**TASK BRIEF:**
Write out every line of the data below word for word, keeping the same order.

**DATASET EXCERPTS:**
-*-
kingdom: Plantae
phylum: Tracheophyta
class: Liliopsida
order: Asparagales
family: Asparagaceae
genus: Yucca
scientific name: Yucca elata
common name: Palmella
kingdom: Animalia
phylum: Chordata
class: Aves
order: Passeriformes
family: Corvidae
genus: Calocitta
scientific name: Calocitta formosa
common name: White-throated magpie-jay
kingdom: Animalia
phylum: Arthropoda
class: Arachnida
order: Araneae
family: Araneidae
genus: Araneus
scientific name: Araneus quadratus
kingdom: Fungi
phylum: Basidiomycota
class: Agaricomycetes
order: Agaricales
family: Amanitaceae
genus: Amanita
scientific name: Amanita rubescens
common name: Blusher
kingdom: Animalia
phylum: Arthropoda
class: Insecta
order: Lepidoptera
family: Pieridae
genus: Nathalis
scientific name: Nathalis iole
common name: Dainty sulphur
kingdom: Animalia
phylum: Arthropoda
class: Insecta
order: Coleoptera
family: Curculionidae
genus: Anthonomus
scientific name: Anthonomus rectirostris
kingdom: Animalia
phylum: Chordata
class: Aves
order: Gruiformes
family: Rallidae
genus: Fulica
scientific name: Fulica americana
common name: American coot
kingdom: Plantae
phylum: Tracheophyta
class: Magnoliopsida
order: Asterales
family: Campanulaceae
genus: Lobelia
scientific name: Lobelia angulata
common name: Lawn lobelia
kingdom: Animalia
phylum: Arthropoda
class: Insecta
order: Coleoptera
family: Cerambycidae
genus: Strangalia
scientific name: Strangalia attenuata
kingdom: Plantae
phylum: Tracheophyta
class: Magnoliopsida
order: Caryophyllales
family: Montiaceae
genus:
-*-
**EXERCISE RESPONSE:**
kingdom: Plantae
phylum: Tracheophyta
class: Liliopsida
order: Asparagales
family: Asparagaceae
genus: Yucca
scientific name: Yucca elata
common name: Palmella
kingdom: Animalia
phylum: Chordata
class: Aves
order: Passeriformes
family: Corvidae
genus: Calocitta
scientific name: Calocitta formosa
common name: White-throated magpie-jay
kingdom: Animalia
phylum: Arthropoda
class: Arachnida
order: Araneae
family: Araneidae
genus: Araneus
scientific name: Araneus quadratus
kingdom: Fungi
phylum: Basidiomycota
class: Agaricomycetes
order: Agaricales
family: Amanitaceae
genus: Amanita
scientific name: Amanita rubescens
common name: Blusher
kingdom: Animalia
phylum: Arthropoda
class: Insecta
order: Lepidoptera
family: Pieridae
genus: Nathalis
scientific name: Nathalis iole
common name: Dainty sulphur
kingdom: Animalia
phylum: Arthropoda
class: Insecta
order: Coleoptera
family: Curculionidae
genus: Anthonomus
scientific name: Anthonomus rectirostris
kingdom: Animalia
phylum: Chordata
class: Aves
order: Gruiformes
family: Rallidae
genus: Fulica
scientific name: Fulica americana
common name: American coot
kingdom: Plantae
phylum: Tracheophyta
class: Magnoliopsida
order: Asterales
family: Campanulaceae
genus: Lobelia
scientific name: Lobelia angulata
common name: Lawn lobelia
kingdom: Animalia
phylum: Arthropoda
class: Insecta
order: Coleoptera
family: Cerambycidae
genus: Strangalia
scientific name: Strangalia attenuata
kingdom: Plantae
phylum: Tracheophyta
class: Magnoliopsida
order: Caryophyllales
family: Montiaceae
genus:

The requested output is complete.